## Material shown
--------------------------------
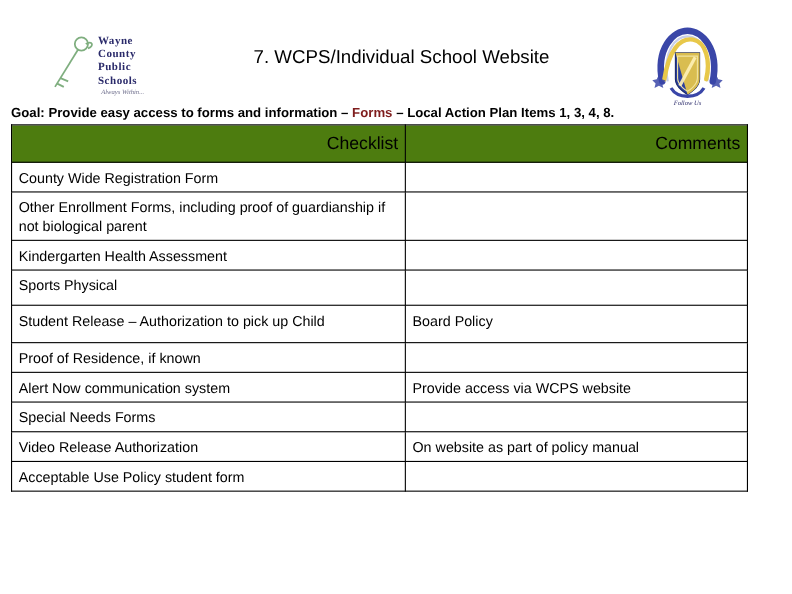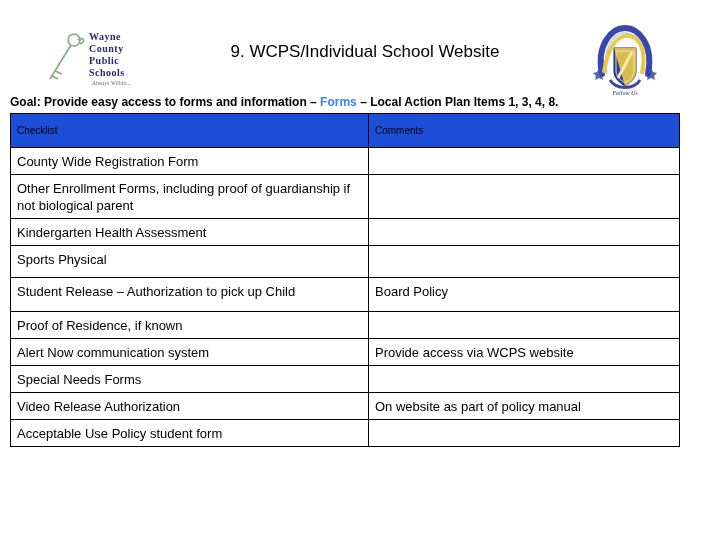--- a/index.html
+++ b/index.html
@@ -70,21 +70,21 @@
     left: 10px;
     top: 95px;
     width: 700px;
     font-size: 12px;
     font-weight: bold;
     color: #000000;
     white-space: nowrap;
     line-height: 14px;
   }
   .goal-link {
-    color: #3b82f6;
+    color: #7f1d1d;
   }
 
   
   .checklist-table {
     position: absolute;
     left: 10px;
     top: 113px;
     width: 669px;
     border-collapse: collapse;
     table-layout: fixed;
@@ -93,23 +93,23 @@
   .checklist-table th {
     border: 1px solid #000000;
     vertical-align: top;
     padding: 5px 6px 4px 6px;
     font-size: 13px;
     font-weight: normal;
     color: #000000;
     line-height: 17px;
   }
   .checklist-table thead th {
-    background: #1d4ed8;
-    text-align: left;
-    font-size: 10px;
+    background: #4d7c0f;
+    text-align: right;
+    font-size: 16px;
     font-weight: normal;
     padding-top: 8px;
     padding-bottom: 8px;
   }
   .col-checklist { width: 358px; }
   .col-comments  { width: 311px; }
 
   .r-tall  { height: 34px; }
   .r-med   { height: 20px; }
   .r-xtall { height: 32px; }
@@ -134,21 +134,21 @@
         </g>
 
         <text x="49" y="13" font-family="'Liberation Serif',serif" font-size="10" font-weight="bold" fill="#2a2a6a" letter-spacing="0.5">Wayne</text>
         <text x="49" y="25" font-family="'Liberation Serif',serif" font-size="10" font-weight="bold" fill="#2a2a6a" letter-spacing="0.5">County</text>
         <text x="49" y="37" font-family="'Liberation Serif',serif" font-size="10" font-weight="bold" fill="#2a2a6a" letter-spacing="0.5">Public</text>
         <text x="49" y="49" font-family="'Liberation Serif',serif" font-size="10" font-weight="bold" fill="#2a2a6a" letter-spacing="0.5">Schools</text>
         <text x="52" y="58" font-family="'Liberation Serif',serif" font-size="6" font-style="italic" fill="#6b6b8a">Always Within...</text>
       </svg>
     </div>
 
-    <div class="slide-title">9. WCPS/Individual School Website</div>
+    <div class="slide-title">7. WCPS/Individual School Website</div>
 
     <div class="logo-right">
       <svg width="66" height="76" viewBox="0 0 66 76" xmlns="http://www.w3.org/2000/svg">
         <rect x="0" y="0" width="66" height="76" fill="#ffffff"></rect>
 
         <path d="M10 52 C 4 22, 20 6, 33 6 C 46 6, 62 22, 56 52" fill="none" stroke="#3a46a8" stroke-width="6" stroke-linecap="round"></path>
         <path d="M15 52 C 10 25, 22 11, 33 11 C 44 11, 56 25, 51 52" fill="none" stroke="#c9cfe8" stroke-width="2"></path>
 
         <path d="M12 50 C 16 24, 26 12, 38 14 C 50 16, 54 34, 50 50" fill="none" stroke="#e8c84a" stroke-width="4" stroke-linecap="round"></path>
 

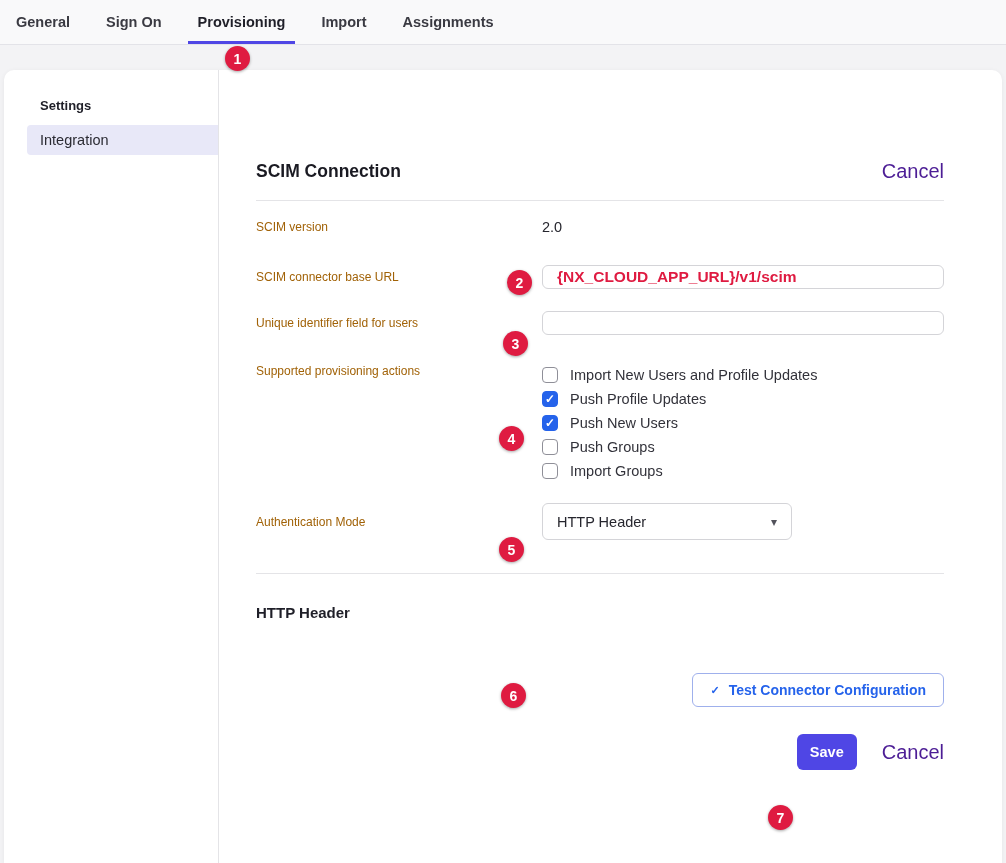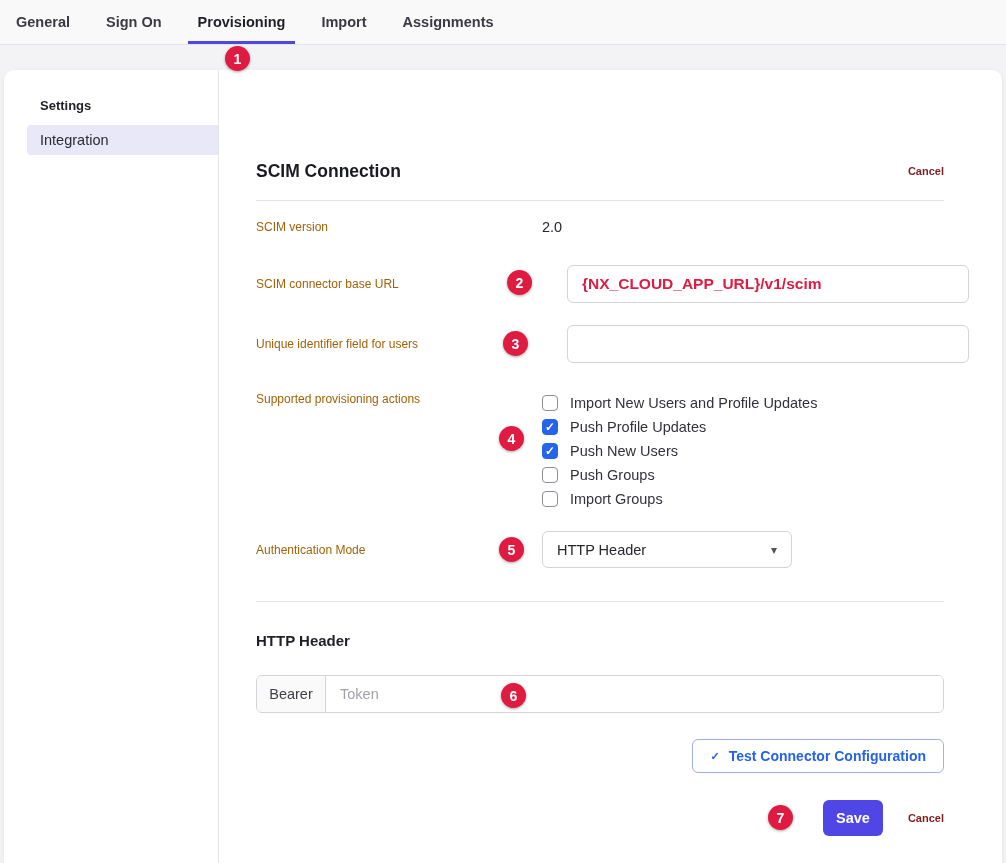--- a/index.html
+++ b/index.html
@@ -73,47 +73,46 @@
 
   
   .main {
     position: relative;
     margin-left: 216px;
     padding: 90px 58px 0 36px;
   }
   .title-row { display: flex; justify-content: space-between; align-items: center; height: 22px; }
   .page-title { font-size: 17.5px; font-weight: 700; color: #1a1a22; }
   .link {
-    color: #7f1d1d; font-weight: 700; font-size: 11px;
+    color: #4c1d95; font-weight: 400; font-size: 20px;
     text-decoration: none; cursor: pointer; background: none; border: none;
     font-family: "Liberation Sans", sans-serif;
   }
   hr.divider { border: none; border-top: 1px solid #e4e4e7; }
   .hr1 { margin-top: 18px; }
   .hr2 { margin-top: 33px; }
 
   .form-row { display: flex; align-items: center; }
   .form-label { width: 286px; flex-shrink: 0; font-size: 12px; color: #a16207; }
   .form-value { font-size: 14.5px; color: #26262e; }
   .control { flex: 1; min-width: 0; }
 
   .row-version { margin-top: 15px; height: 22px; }
   .row-baseurl { margin-top: 27px; }
   .row-unique  { margin-top: 22px; }
   .row-actions { margin-top: 24px; align-items: flex-start; }
   .row-auth    { margin-top: 24px; }
   .row-authz   { margin-top: 24px; }
 
   .text-input {
-    width: 100%; height: 38px;
+    width: 100%; height: 24px;
     border: 1px solid #d4d4d8; border-radius: 6px;
     padding: 0 14px; font-size: 15px; background: #fff;
     outline: none; color: #26262e;
     font-family: "Liberation Sans", sans-serif;
-    margin-left: 25px;
   }
   .url-input { color: #df1b41; font-weight: 700; font-size: 15.5px; }
 
   
   .cb-row { display: flex; align-items: flex-end; height: 24px; gap: 12px; cursor: pointer; position: relative; }
   .cb-input { position: absolute; opacity: 0; width: 0; height: 0; }
   .cb-box {
     width: 16px; height: 16px; flex-shrink: 0;
     border: 1px solid #8f8f98; border-radius: 4px; background: #fff;
     display: flex; align-items: center; justify-content: center;
@@ -266,26 +265,20 @@
             <span class="select-caret">▾</span>
           </div>
         </div>
       </div>
 
       <hr class="divider hr2">
 
       <div class="section-title">HTTP Header</div>
 
       <div class="form-row row-authz">
-        <div class="control">
-          <div class="prefix-group">
-            <div class="bearer-cell">Bearer</div>
-            <input type="text" class="token-input" placeholder="Token" style="">
-          </div>
-        </div>
       </div>
 
       <div class="test-row">
         <button class="test-button">
           <span class="check-icon">✓</span>
           <span>Test Connector Configuration</span>
         </button>
       </div>
 
       <div class="footer-row">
--------------------------------
## The task
Pull out every line of the records that includes the string "form".

## Response to this task
   .form-row { display: flex; align-items: center; }
   .form-label { width: 286px; flex-shrink: 0; font-size: 12px; color: #a16207; }
   .form-value { font-size: 14.5px; color: #26262e; }
       <div class="form-row row-authz">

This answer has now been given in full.